Mercoledì sera mi sono addormentato pensando che molti italiani potessero erroneamente considerare il nuovo governo già in carica e pienamente operativo.
Manco a farlo apposta, la mattina dopo Massimo Gramellini ha dedicato proprio a questo tema il suo
“Caffè” sul Corriere della Sera. Scrive Gramellini: “…la sapiente lentezza dei riti istituzionali si scontra con la rapidità isterica della civiltà degli smartphone, che non conosce il significato di vocaboli desueti come «attesa» e «decantazione». Le cronache già segnalano occupazioni di studenti che protestano contro il governo Meloni, mentre un po’ ovunque spuntano fieri difensori dell’operato del nuovo corso, che però è ancora e sempre quello vecchio.”
Anch’io, per la prima volta, ho pensato che 18 giorni tra la data delle elezioni e la prima convocazione del nuovo Parlamento siano una “eternità”, nonostante questi siano i miei ultimi giorni da parlamentare in carica.
Cenni autobiografici a parte, rimane il dubbio che certi riti siano comunque troppo lenti per l’era digitale. Vero è che ancora non vi è certezza definitiva su chi siano tutti i parlamentari realmente eletti. Mentre scrivo sono ancora 44 (33 alla Camera e 11 al Senato) i seggi non ancora assegnati. L’algoritmo che li assegnerà sta operando e poi vi sarà il passaggio ufficiale delle Corti d’Appello
e della Corte di Cassazione.
Tuttavia, la “rapidità isterica della civiltà degli smartphone” è un concetto da approfondire. È una riflessione che ci riporta al grande tema di come la tecnologia, il digitale e i social stanno modificando il nostro modo di pensare, il funzionamento del nostro cervello.
A questo proposito, Derrick de Kerchove, noto sociologo e studioso dei media digitali e non, in una pessimistica (o solo realistica?) riflessione dal titolo “L’algoritmo vota per noi”, (La Stampa, mercoledì 28 settembre) ricorda come l’ambiente mediatico non solo decide a cosa “dobbiamo” dare attenzione ma anche come pensiamo e ci orientiamo nel mondo. Ogni media favorisce certe abitudini cognitive rispetto ad altre. Scrive de Kervhove: “…gli strumenti digitali per risparmiare tempo e fatica hanno gradualmente impoverito le competenze innate che le persone acquisiscono con il tempo dell’apprendimento; si è ridotta anche la disponibilità a compiere sforzi intellettuali di base per comprendere il proprio contesto e valutare le proprie responsabilità”.

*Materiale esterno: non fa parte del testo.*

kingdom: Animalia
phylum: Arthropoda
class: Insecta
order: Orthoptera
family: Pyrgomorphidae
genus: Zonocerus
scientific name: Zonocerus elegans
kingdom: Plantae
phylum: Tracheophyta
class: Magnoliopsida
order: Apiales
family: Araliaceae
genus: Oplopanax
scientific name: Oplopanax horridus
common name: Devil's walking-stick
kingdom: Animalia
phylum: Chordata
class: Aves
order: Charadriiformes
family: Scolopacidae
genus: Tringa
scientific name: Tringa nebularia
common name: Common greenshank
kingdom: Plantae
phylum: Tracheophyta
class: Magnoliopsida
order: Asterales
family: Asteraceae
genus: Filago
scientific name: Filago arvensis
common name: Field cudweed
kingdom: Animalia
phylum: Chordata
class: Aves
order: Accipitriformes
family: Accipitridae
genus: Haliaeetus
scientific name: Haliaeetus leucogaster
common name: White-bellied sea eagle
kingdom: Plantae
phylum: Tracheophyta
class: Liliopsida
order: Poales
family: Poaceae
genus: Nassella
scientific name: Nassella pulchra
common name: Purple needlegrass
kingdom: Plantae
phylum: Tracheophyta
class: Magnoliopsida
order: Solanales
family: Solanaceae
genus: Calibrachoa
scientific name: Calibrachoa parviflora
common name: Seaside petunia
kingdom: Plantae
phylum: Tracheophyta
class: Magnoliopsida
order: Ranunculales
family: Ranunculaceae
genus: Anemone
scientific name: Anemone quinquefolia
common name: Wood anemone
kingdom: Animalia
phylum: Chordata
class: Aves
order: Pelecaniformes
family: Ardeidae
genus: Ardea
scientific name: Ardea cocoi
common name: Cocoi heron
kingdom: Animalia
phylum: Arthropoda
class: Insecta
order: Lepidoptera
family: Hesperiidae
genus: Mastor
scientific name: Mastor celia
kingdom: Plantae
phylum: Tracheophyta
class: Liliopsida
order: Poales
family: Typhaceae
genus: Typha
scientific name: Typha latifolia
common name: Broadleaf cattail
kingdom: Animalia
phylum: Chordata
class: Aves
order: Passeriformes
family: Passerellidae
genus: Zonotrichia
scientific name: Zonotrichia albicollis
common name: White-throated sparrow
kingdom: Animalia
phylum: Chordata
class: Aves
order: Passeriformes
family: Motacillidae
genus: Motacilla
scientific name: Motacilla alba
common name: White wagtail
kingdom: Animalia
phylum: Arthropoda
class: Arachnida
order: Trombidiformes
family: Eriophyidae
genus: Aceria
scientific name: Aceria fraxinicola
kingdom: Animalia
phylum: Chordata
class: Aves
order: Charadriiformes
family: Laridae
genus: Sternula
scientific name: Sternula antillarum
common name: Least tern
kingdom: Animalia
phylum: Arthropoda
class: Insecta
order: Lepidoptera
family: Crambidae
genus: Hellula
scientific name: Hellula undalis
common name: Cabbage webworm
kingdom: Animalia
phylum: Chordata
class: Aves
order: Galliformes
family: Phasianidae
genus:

Insomma siamo di fronte a una grande trasformazione del modo di operare del nostro cervello? Avremo modo di tornare sul tema, che è decisivo, specie per le giovani generazioni.
Nel frattempo, una considerazione finale a margine, a proposito della influenza degli influencer.
A giudicare dai risultati elettorali tutti gli/le influencer che si sono schierati contro Giorgia Meloni, non hanno sortito effetto. Ne argomenta Francesco Maria Del Vigo su
Il Giornale: “Una potenza di fuoco, a livello teorico, sterminata, capace di raggiungere molti più (e)lettori di qualsivoglia media tradizionale”. Eppure non ha funzionato. “Chi davvero influenza una decisione, sono le persone autorevoli in quel campo”, ha detto nel medesimo articolo
Marco Camisani Calzolari.
Al di là delle elezioni e della potenza degli algoritmi, questa è una buona notizia per tutti noi.